Jupyter Development Tools for Code Linting, Debugging, Testing & Git Version Control

5 minute read

Tools to make Development in Jupyter much more pleasurable

Why?

When most people think of Jupyter, they think of a single tool - the Notebook. That is not quite accurate, as of today, Jupyter has a wide ecosystem of tools which make it incredibly powerful.
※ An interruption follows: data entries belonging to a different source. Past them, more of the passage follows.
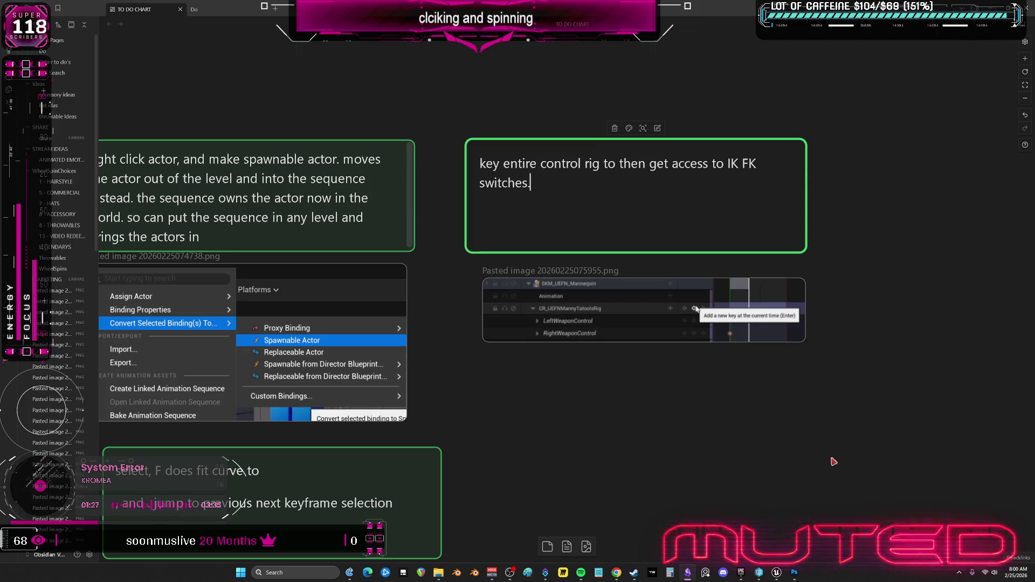
# Bring the Mastering Animation in Unreal tutorial forward and play it
pyautogui.moveTo(616, 575)
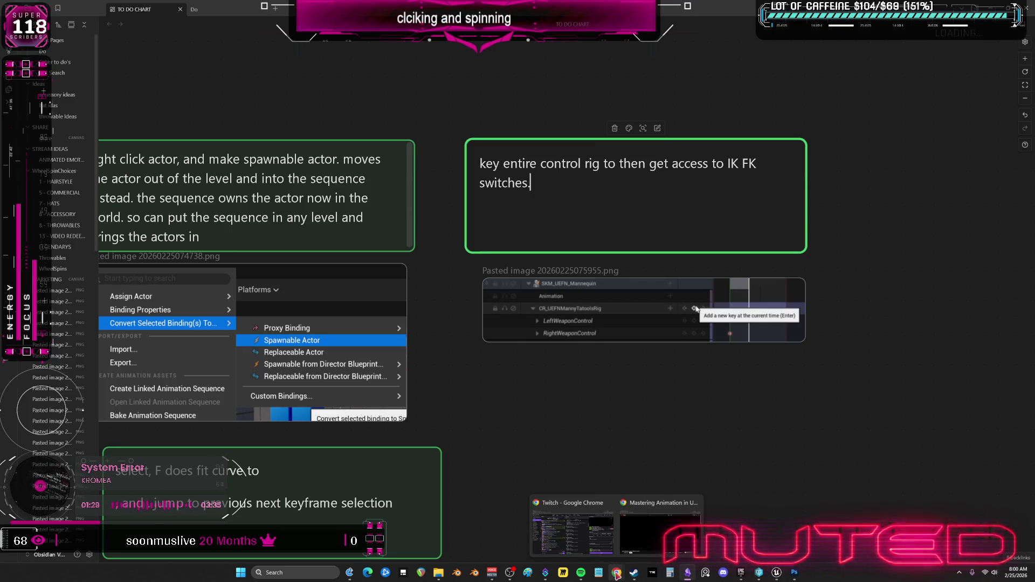
pyautogui.click(661, 531)
pyautogui.click(542, 322)
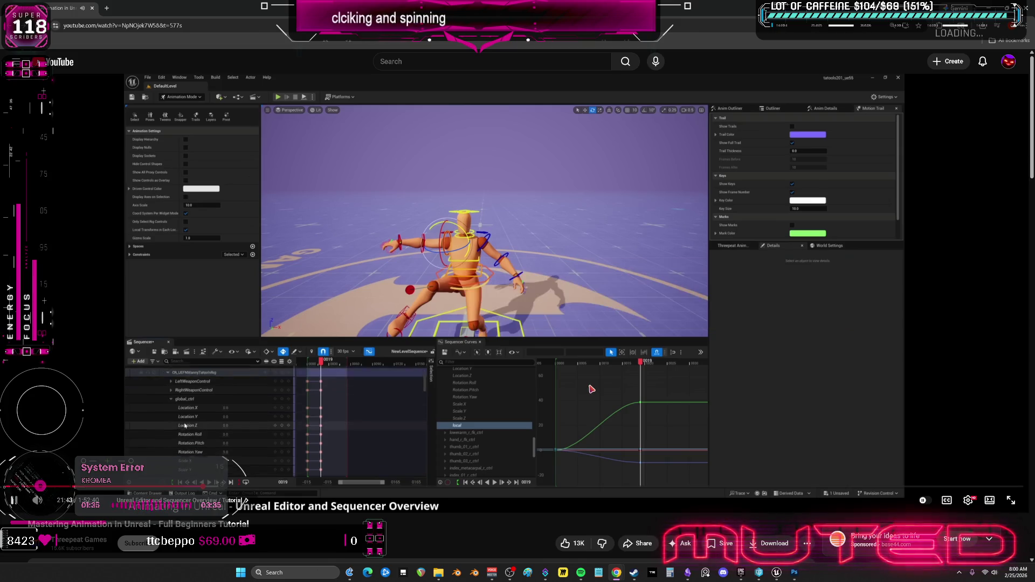
# Pause the tutorial after the IK/FK switch track list and go to the TO DO CHART canvas
pyautogui.click(591, 388)
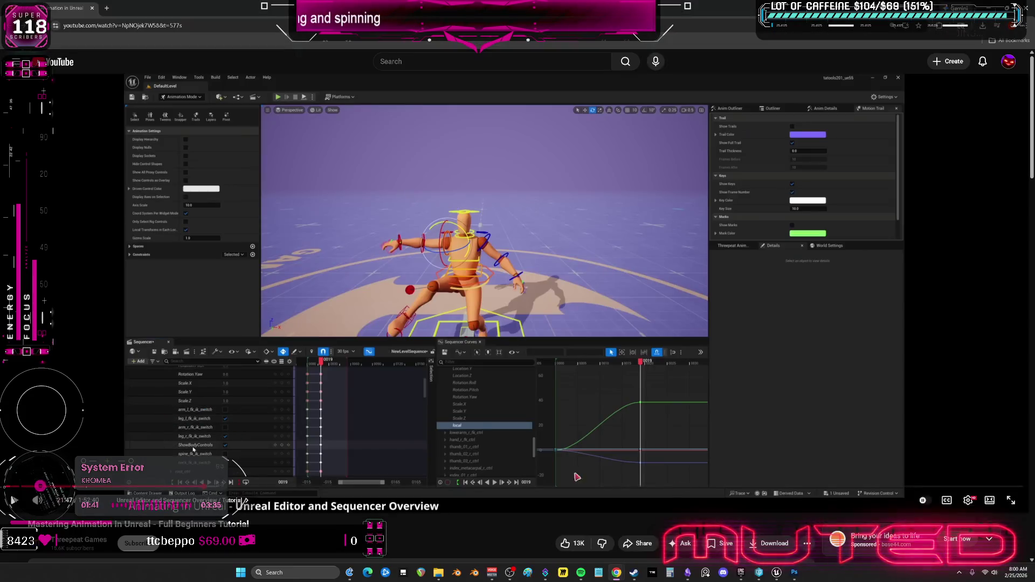
pyautogui.click(681, 575)
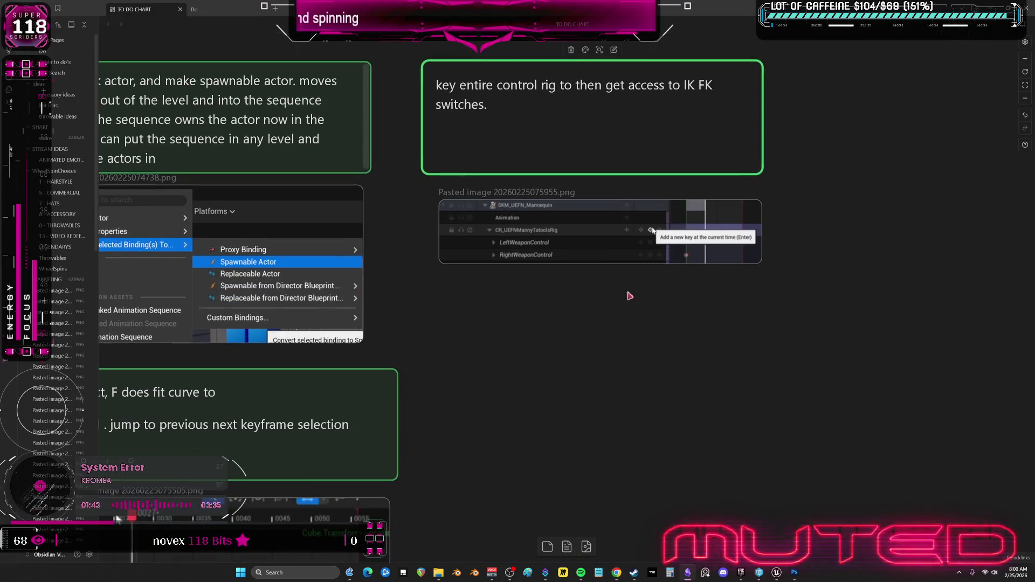
# Position the fk_ik switch-list screenshot under the keying note, then return to the tutorial
pyautogui.moveTo(571, 394)
pyautogui.mouseDown()
pyautogui.moveTo(528, 410)
pyautogui.moveTo(546, 394)
pyautogui.mouseUp()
We take a look at select tools which can make your development experience much better. I’ve tried almost all of them and use several of them personally in my day to day data exploration and modeling work.

Readability & Navigation

Code Styling

Black

Black is arguably among the most opinionated and popular Python auto-formatter. In Jupyter, it helps keep your code readable and consistent - with similar style being enforced across all users. The Jupyter Notebook extension is called jupyter-black. It’s easy to use but you’ll need to install black which now only works for Python 3.6+.

Autopep8

Autopep8 is the auto-formatter based on the Python PEP8. The standard is well loved among Pythonistas and autopep8 enforces it. It is part of Jupyter NB Contrib Extensions: jupyter-autopep8

The contrib extension bundle has a few more nifty utilities. E.g. Auto-save is quite handy when you’re SSH’ed into a notebook VM with an unstable internet connection.

isort

The isort library sorts and arranges your imports. This makes your code consistent and more readable. You can also combine this with one of the auto-formatters e.g. black or autopep8. This is also part of the contrib-nbextensions: Sort imports using isort

In some cases, the extension throws an error when used from within the notebook. This is usually with the latest isort release. In those cases, downgrade to isort==4.3.1 instead.
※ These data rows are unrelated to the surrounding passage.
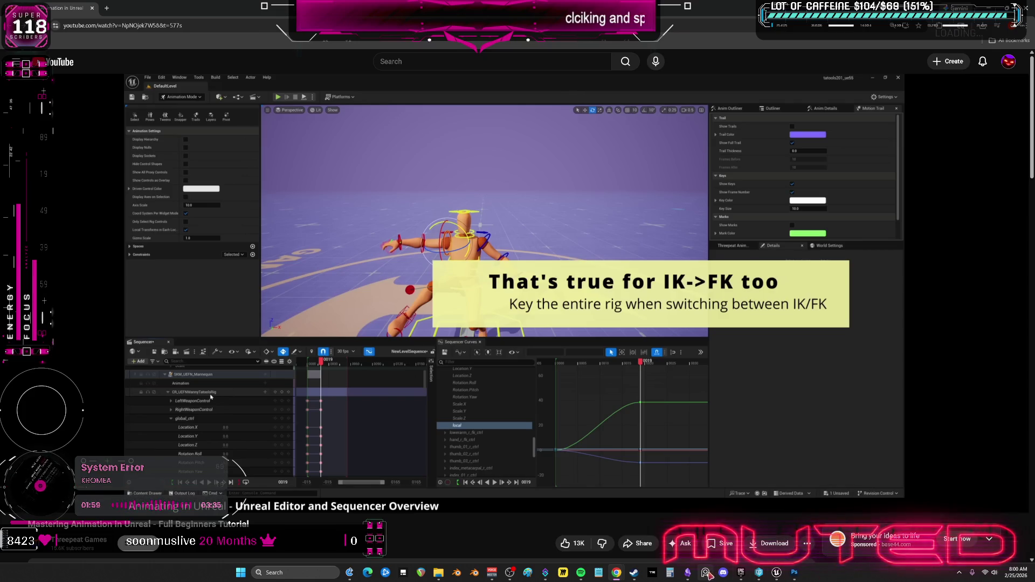
pyautogui.click(705, 572)
pyautogui.press('ctrl+v')
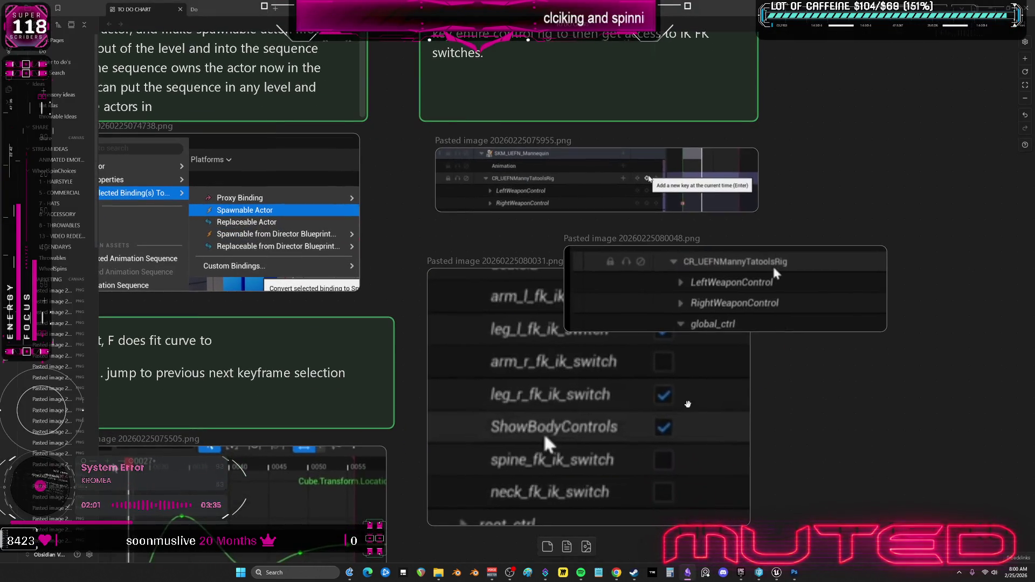
# Arrange the rig hierarchy and fk_ik switch-list screenshots into a single column
pyautogui.moveTo(688, 404); pyautogui.dragTo(696, 469)
pyautogui.moveTo(728, 286); pyautogui.dragTo(598, 276)
pyautogui.moveTo(560, 394); pyautogui.dragTo(569, 398)
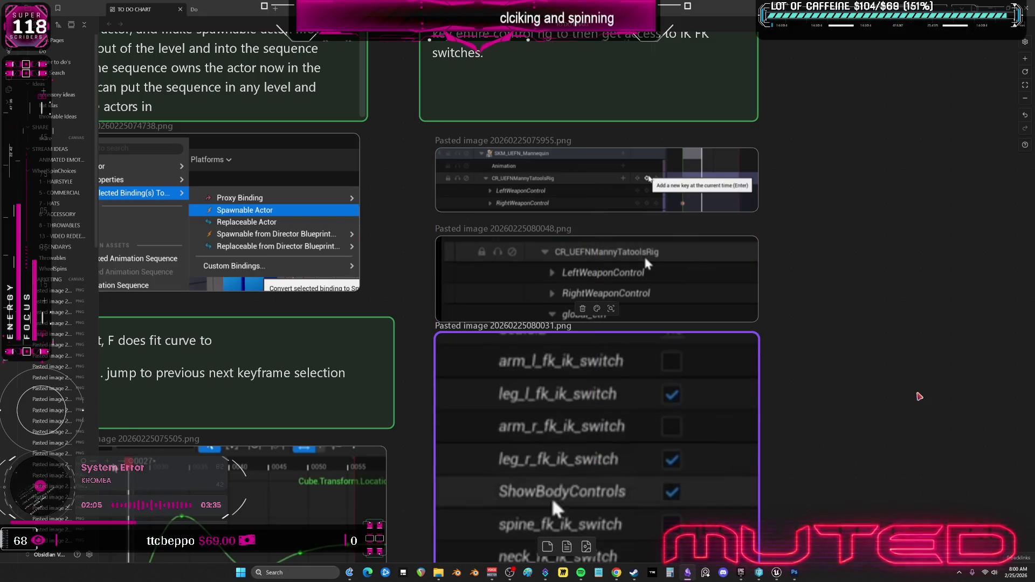
pyautogui.click(880, 389)
pyautogui.scroll(1, 803, 285)
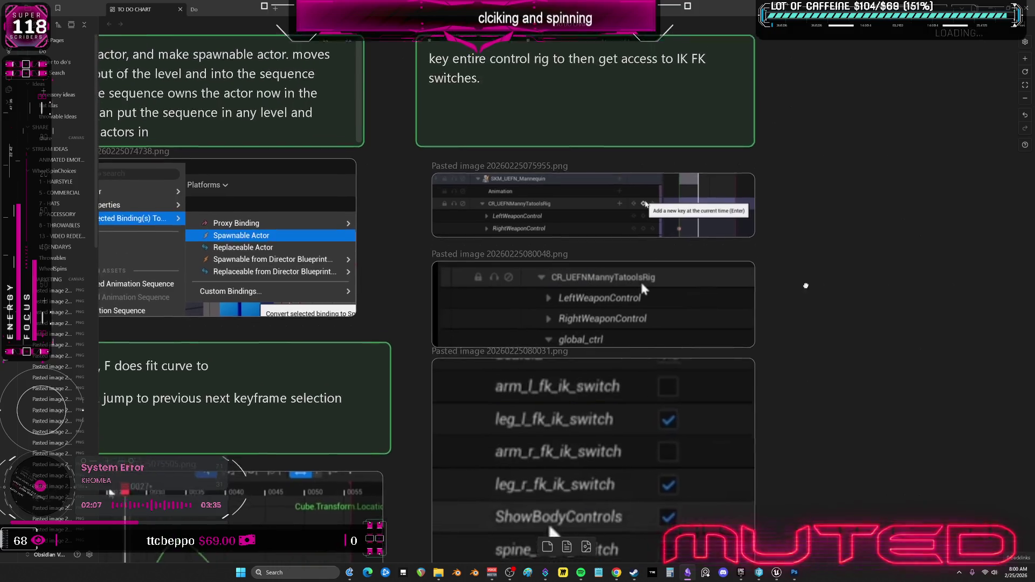
pyautogui.moveTo(593, 378); pyautogui.dragTo(593, 418)
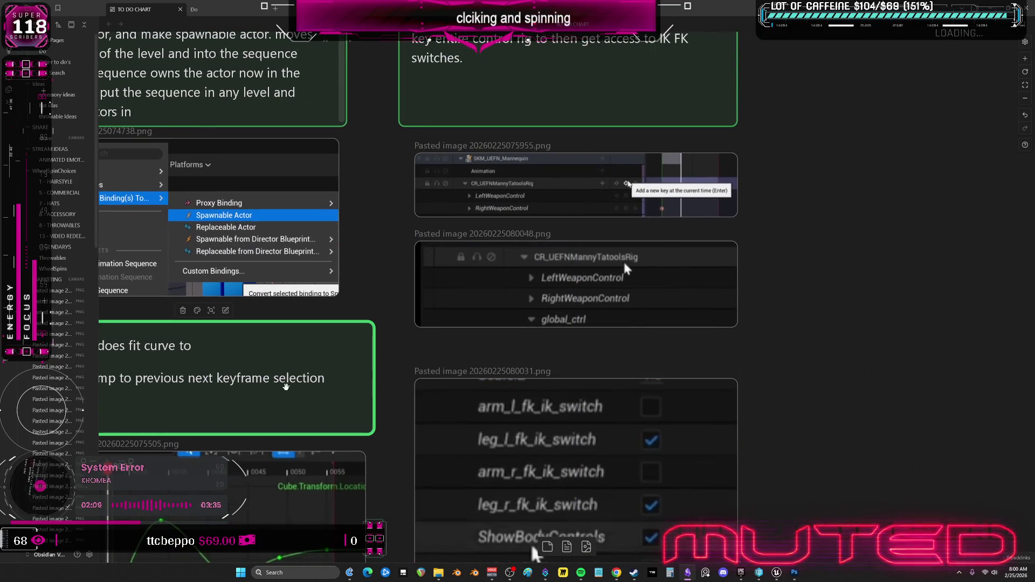
# Add a one-line 'go to global control' card above the switch-list screenshot, then pause the tutorial
pyautogui.keyDown('alt'); pyautogui.moveTo(258, 379); pyautogui.dragTo(818, 312); pyautogui.keyUp('alt')
pyautogui.write('go to cl')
One nice advantage of using these tools is that your diffs won’t be cluttered across commits because these tools will auto-format your code in a consistent manner.

Code Folding

With an IDE, you might collapse certain sections of code so that they’re easier to navigate or scroll past. E.g. you can collapse a function into its definition for faster navigation. You can do this in Jupyter notebooks as well. The keyboard shortcut for this is Alt+F by default. This is also available as part of the Jupyter Contrib NB Extensions bundle: Codefolding.

Debugging

%debug Magic Command

When you see an error, you can run %debug in a new cell to activate IPython Debugger. Standard keyboard shortcuts such as c for continue, n for next, q for quit apply.

Variable Inspector

Variable Inspector is a lightweight utility which helps you keep track of all the variables and their types while you’re writing code. During experimentation and actively exploring code, I’d sometimes lose track if this was a list or a tuple.

Variable Inspector

Instead of calling type(var), the variable inspector quickly shows me the type & the value of any variable.

Testing

With Python, unit tests and Pytest are the most popular libraries to write and maintain tests.

Treon

Treon: This collects both Python unit.tests and doc tests within the notebook and runs them. It also executes your notebook, cell by cell - and flags in case there are errors. This makes it quite easy to add to a CI.

nbval

nbval: This Pytest plugin uses a clever approach where the output stored in .ipynb file is used as the ground truth for each cell. Every time you run the test, fresh output is compared against the ground truth stored in the notebook itself. The goal is to ensure that the notebook is behaving as expected and there are no regressions caused by changes to underlying source code.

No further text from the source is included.